* **WRITTEN PROBLEM A**
In the records, starting with the first line and going on through the line with "catalogue / barcode: US 3526867", replace "locality" with "site" and write those lines out again, changing nothing else.

* **TEXT SEGMENT**

Background information
- Born: Winston Boyd McAnuff 1957 (age 67–68) Manchester Parish, Jamaica
- Genres: Reggae; dub; funk;
- Occupations: Singer-songwriter; musician;
- Instruments: Vocals; guitar; percussion;
- Years active: 1978–1986; 2005–present;
- Labels: Chrystal Records; Makasound; The Bombist;
- Website: www.myspace.com/winstonmcanuff

= Winston McAnuff =

Winston Boyd McAnuff, also known under the stage name Electric Dread (born 1957) is a Jamaican singer and composer of reggae and dub music.

==Life and career==
McAnuff was born in Manchester Parish, Jamaica into a family of preachers. One of his great-grandfathers was Scottish. He started his musical career singing gospel in the church choir. He recorded his first album Pick Hits to Click in 1978. Two years later his second album What the man "a" deal wid was released. His best known song from this time is the single "Malcolm X" (about Malcolm X), which was also recorded by Earl Sixteen, and most successfully by Dennis Brown. It was originally recorded by McAnuff for Joe Gibbs but the producer decided not to release it, and he got Earl Sixteen to record it before the song was given to Dennis Brown who recorded it for his Visions of Dennis Brown album. The song was the subject of a legal dispute in 2013 between McAnuff and Greensleeves Records after the record label allegedly registered the song as co-written by Brown. A third studio album, Electric Dread, was released in 1986.

* **WRITTEN PROBLEM B**
Decide whether each statement below agrees with the text on Winston McAnuff, and support each answer with the deciding words of the text. (i) McAnuff's first album came out in 1978. (ii) Joe Gibbs released McAnuff's original recording of "Malcolm X." (iii) The album Electric Dread came out in 1980.

Extracted records:
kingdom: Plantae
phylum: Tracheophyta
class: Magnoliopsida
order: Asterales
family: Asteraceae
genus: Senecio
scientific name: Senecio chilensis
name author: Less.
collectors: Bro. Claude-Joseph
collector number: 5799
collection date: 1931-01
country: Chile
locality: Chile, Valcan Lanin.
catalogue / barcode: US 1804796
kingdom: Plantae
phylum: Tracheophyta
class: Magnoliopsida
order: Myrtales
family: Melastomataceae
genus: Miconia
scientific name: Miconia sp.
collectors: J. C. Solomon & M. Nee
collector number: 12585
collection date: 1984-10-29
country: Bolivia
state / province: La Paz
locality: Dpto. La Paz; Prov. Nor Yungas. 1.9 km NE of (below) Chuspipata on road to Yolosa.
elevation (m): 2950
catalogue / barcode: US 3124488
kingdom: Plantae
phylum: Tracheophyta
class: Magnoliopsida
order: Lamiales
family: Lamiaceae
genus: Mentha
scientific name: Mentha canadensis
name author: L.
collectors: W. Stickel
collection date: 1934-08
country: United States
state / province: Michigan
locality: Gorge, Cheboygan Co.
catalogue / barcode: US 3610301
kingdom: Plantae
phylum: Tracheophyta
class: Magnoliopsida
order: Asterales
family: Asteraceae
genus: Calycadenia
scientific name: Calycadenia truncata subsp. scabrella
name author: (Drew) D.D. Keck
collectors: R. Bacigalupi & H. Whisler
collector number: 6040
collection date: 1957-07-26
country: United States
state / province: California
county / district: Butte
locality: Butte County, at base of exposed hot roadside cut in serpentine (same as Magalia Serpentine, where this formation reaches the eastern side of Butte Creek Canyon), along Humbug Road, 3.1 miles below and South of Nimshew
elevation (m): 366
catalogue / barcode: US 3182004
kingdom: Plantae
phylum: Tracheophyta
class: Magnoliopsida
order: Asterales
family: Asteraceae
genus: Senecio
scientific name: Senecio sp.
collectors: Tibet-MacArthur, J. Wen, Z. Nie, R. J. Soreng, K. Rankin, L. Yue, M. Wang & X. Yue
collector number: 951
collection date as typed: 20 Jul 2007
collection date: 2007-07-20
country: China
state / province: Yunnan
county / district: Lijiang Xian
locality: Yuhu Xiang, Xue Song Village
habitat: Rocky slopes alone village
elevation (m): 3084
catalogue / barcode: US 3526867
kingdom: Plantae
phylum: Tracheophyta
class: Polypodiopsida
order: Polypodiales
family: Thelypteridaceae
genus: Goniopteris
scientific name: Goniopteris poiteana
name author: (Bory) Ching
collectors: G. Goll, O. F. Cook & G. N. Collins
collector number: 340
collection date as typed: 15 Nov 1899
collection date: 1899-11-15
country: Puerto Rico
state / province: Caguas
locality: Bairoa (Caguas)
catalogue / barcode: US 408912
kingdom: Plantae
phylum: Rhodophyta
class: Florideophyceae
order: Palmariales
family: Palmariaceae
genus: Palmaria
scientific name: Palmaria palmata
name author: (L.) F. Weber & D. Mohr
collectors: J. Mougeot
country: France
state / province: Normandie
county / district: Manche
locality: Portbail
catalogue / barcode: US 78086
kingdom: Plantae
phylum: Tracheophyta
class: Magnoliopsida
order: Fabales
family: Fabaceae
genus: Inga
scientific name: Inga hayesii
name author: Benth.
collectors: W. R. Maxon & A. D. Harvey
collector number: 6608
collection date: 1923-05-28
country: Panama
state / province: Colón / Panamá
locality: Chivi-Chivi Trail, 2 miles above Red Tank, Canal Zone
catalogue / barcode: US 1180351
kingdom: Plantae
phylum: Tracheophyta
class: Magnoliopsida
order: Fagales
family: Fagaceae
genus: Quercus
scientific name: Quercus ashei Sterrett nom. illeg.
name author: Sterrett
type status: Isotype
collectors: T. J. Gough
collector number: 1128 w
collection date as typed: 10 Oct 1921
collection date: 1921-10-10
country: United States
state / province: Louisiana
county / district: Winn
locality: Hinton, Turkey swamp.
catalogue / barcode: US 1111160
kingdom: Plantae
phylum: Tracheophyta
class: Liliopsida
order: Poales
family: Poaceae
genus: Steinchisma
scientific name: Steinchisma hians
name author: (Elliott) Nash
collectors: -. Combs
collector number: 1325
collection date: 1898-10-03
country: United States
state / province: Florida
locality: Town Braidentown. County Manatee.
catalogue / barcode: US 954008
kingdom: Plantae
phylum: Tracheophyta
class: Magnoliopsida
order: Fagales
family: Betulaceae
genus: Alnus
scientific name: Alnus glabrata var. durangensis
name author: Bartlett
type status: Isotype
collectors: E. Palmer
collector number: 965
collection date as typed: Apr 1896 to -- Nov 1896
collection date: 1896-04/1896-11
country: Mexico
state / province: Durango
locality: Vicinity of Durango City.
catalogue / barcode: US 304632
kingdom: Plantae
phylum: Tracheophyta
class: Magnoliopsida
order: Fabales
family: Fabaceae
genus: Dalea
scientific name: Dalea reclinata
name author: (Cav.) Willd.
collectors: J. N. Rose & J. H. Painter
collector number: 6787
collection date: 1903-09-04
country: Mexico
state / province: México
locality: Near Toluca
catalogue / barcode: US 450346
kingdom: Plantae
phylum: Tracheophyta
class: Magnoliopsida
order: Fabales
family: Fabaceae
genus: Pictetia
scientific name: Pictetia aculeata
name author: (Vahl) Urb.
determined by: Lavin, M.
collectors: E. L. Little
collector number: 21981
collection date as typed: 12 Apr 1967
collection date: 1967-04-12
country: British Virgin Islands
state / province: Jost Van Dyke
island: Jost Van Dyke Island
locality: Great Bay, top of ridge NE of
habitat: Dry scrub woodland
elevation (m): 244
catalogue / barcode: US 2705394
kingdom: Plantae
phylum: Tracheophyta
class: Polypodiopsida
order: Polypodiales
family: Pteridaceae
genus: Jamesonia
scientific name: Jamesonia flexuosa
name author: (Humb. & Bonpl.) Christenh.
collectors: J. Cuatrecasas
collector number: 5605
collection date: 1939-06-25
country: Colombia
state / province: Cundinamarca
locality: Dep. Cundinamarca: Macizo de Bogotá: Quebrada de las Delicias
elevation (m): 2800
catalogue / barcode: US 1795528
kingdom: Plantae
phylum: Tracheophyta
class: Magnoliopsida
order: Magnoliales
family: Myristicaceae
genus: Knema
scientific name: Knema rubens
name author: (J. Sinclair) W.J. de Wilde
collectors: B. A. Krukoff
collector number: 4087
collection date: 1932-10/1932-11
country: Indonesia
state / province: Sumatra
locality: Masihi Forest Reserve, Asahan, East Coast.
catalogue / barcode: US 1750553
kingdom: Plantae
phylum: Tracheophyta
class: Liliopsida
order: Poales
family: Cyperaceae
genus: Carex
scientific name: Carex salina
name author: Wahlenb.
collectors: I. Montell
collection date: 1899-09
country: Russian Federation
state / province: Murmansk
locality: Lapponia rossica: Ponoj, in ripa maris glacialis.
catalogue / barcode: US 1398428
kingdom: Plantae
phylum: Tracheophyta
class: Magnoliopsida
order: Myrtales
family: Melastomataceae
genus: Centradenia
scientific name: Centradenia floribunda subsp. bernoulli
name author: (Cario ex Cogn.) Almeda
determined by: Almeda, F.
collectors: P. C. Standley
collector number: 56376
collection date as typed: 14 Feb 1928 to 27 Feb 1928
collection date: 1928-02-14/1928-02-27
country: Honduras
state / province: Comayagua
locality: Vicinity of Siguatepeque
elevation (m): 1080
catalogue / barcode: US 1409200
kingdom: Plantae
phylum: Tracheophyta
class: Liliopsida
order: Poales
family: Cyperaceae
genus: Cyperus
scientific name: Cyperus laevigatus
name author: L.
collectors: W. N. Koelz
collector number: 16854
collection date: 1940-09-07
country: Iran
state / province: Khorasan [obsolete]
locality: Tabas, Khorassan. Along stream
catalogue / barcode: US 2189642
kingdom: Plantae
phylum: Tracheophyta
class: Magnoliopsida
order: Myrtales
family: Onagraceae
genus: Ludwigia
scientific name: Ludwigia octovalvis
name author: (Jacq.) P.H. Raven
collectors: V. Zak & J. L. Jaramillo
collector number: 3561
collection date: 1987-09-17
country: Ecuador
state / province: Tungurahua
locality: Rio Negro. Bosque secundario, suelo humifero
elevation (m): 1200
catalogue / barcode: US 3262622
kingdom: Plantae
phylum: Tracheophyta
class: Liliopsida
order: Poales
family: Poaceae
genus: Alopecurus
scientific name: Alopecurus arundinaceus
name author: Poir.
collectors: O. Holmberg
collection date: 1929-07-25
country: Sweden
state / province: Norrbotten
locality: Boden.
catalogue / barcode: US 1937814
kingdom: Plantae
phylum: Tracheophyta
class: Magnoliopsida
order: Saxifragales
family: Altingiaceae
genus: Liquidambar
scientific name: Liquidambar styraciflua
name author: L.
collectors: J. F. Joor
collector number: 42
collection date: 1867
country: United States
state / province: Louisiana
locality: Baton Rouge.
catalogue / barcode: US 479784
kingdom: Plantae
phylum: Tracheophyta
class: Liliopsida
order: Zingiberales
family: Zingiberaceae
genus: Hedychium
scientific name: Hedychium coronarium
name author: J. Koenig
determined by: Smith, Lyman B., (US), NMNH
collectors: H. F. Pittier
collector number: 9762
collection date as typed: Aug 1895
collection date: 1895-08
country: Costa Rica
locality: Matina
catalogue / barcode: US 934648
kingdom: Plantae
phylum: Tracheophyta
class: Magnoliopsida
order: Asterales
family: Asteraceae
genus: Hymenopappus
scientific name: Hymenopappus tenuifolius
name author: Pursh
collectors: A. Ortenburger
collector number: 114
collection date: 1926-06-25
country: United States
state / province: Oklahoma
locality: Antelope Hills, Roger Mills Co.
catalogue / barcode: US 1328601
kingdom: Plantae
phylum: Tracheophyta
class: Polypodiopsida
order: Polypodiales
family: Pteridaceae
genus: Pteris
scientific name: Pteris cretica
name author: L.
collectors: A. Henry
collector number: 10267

* **WORKED SOLUTION A**
kingdom: Plantae
phylum: Tracheophyta
class: Magnoliopsida
order: Asterales
family: Asteraceae
genus: Senecio
scientific name: Senecio chilensis
name author: Less.
collectors: Bro. Claude-Joseph
collector number: 5799
collection date: 1931-01
country: Chile
site: Chile, Valcan Lanin.
catalogue / barcode: US 1804796
kingdom: Plantae
phylum: Tracheophyta
class: Magnoliopsida
order: Myrtales
family: Melastomataceae
genus: Miconia
scientific name: Miconia sp.
collectors: J. C. Solomon & M. Nee
collector number: 12585
collection date: 1984-10-29
country: Bolivia
state / province: La Paz
site: Dpto. La Paz; Prov. Nor Yungas. 1.9 km NE of (below) Chuspipata on road to Yolosa.
elevation (m): 2950
catalogue / barcode: US 3124488
kingdom: Plantae
phylum: Tracheophyta
class: Magnoliopsida
order: Lamiales
family: Lamiaceae
genus: Mentha
scientific name: Mentha canadensis
name author: L.
collectors: W. Stickel
collection date: 1934-08
country: United States
state / province: Michigan
site: Gorge, Cheboygan Co.
catalogue / barcode: US 3610301
kingdom: Plantae
phylum: Tracheophyta
class: Magnoliopsida
order: Asterales
family: Asteraceae
genus: Calycadenia
scientific name: Calycadenia truncata subsp. scabrella
name author: (Drew) D.D. Keck
collectors: R. Bacigalupi & H. Whisler
collector number: 6040
collection date: 1957-07-26
country: United States
state / province: California
county / district: Butte
site: Butte County, at base of exposed hot roadside cut in serpentine (same as Magalia Serpentine, where this formation reaches the eastern side of Butte Creek Canyon), along Humbug Road, 3.1 miles below and South of Nimshew
elevation (m): 366
catalogue / barcode: US 3182004
kingdom: Plantae
phylum: Tracheophyta
class: Magnoliopsida
order: Asterales
family: Asteraceae
genus: Senecio
scientific name: Senecio sp.
collectors: Tibet-MacArthur, J. Wen, Z. Nie, R. J. Soreng, K. Rankin, L. Yue, M. Wang & X. Yue
collector number: 951
collection date as typed: 20 Jul 2007
collection date: 2007-07-20
country: China
state / province: Yunnan
county / district: Lijiang Xian
site: Yuhu Xiang, Xue Song Village
habitat: Rocky slopes alone village
elevation (m): 3084
catalogue / barcode: US 3526867

* **WORKED SOLUTION B**
(i) Yes: "He recorded his first album Pick Hits to Click in 1978."
(ii) No: "the producer decided not to release it"
(iii) No: "A third studio album, Electric Dread, was released in 1986."